Problem requirements |
Say, as a bare number, how many lines of the listing hold "Table".

Material provided |
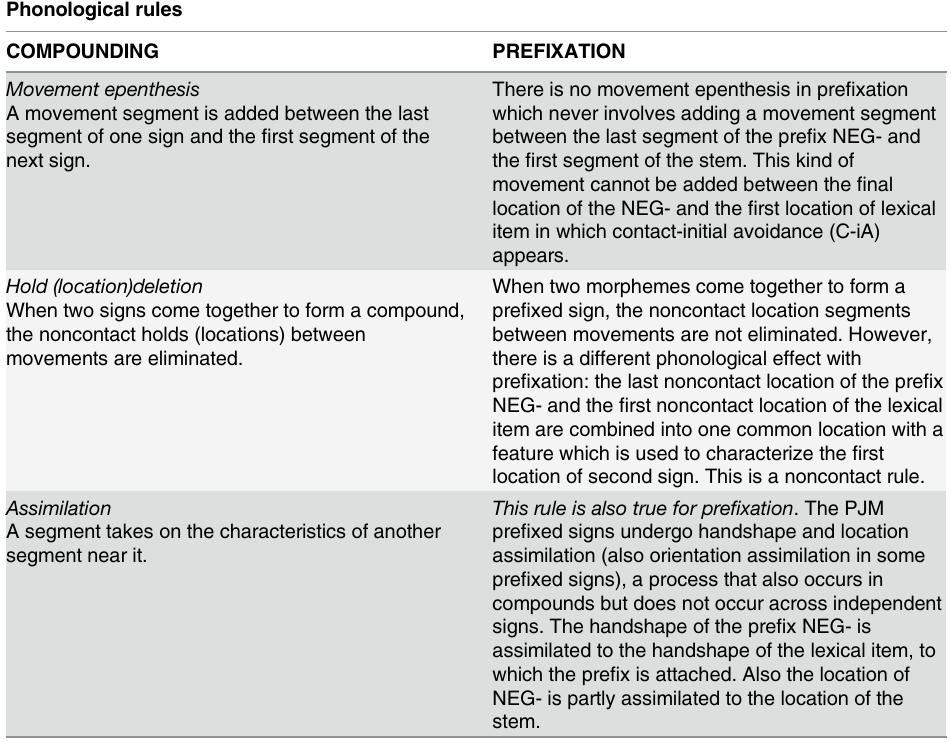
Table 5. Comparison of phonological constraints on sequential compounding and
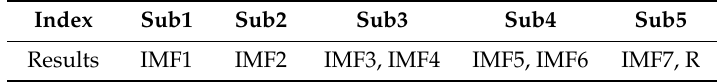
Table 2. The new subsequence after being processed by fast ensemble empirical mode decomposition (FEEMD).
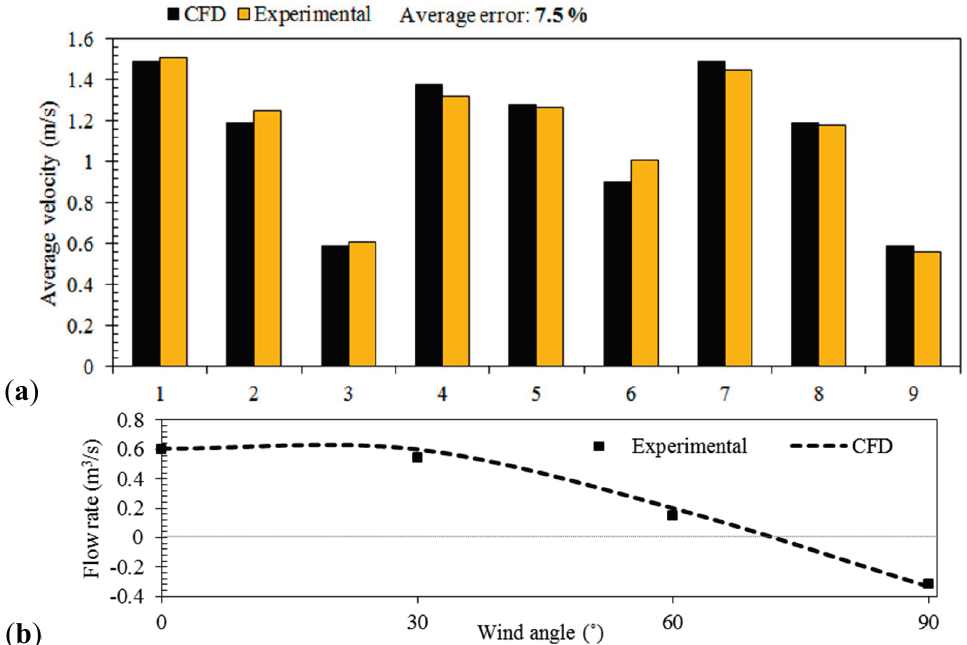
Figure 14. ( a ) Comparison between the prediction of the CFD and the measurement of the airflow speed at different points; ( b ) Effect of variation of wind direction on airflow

Exercise solution |
2